Anders als für mich war das Thema für die meisten in dem Workshop nicht die binäre Frage, ob man sein Handy behalten oder abschaffen sollte, sondern es ging viel darum, wie man Handys auch anders programmieren oder nutzen könnte.
Denn für viele Menschen sind Smartphones alternativlos. Sie sind etwa beruflich darauf angewiesen, oder brauchen sie im täglichen Kampf gegen die Einsamkeit. Auch als Übersetzungsmaschine sind sie fast unersetzlich für Menschen die kein deutsch sprechen.
Doch dass es keinen Zwang geben sollte, Smartphones zu benutzen, waren sich alle einig; ein Grundrecht auf Nicht-Digitalität war im Gespräch. Ein solches Grundrecht würde auch Menschen mit Smartphone ermächtigen. Außerdem darf der komplett analoge Papierweg nicht die einzige Alternative zum Überwachungskapitalismus sein, denn Hosentaschencomputer mit Konnektivität können auch viel ermöglichen.

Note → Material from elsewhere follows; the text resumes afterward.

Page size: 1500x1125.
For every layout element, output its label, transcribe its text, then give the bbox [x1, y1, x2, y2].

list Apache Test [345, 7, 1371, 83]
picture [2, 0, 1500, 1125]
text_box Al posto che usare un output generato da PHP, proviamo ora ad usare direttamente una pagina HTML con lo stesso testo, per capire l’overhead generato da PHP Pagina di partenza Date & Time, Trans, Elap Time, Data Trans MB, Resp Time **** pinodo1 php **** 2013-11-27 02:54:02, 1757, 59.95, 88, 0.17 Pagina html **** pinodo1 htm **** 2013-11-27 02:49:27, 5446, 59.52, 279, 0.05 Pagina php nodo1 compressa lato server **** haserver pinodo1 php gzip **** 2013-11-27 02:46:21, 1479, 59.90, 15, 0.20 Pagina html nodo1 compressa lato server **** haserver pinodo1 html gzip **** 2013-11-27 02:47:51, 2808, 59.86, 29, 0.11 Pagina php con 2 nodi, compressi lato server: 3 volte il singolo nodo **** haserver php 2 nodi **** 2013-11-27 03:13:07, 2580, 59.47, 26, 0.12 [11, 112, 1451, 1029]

Deswegen waren vor allem politische Forderungen im Gespräch: wie dass Digitalisierung auf offenen Schnittstellen und offline-tauglichen Datenformaten beruhen sollte, statt auf proprietären Apps, die nur funktionieren, solange sie sich zu einer konkreten Plattform verbinden können.
Ab wann ich mir wieder ein Handy anschaffe?
Lange hatte ich ja ein LineageOS-Smartphone – eine gute Zwischenlösung. Aber gerade habe ich nicht vor, mir ein neues zu besorgen.
Es ist mir wichtig, zu zeigen dass es auch ohne geht. Dass Smartphones nichts gottgegebenes, natürliches sind, und dass man nicht automatisch davon ausgehen kann dass alle eins haben.
Sobald wir das vergessen, sobald wir aufhören von Alternativen zu träumen, haben wir unsere Autonomie völlig an Monopolkonzerne wie Google und Apple abgegeben.
Ich finde den Artikel sehr inspirierend. Vielen Dank! Weiter so!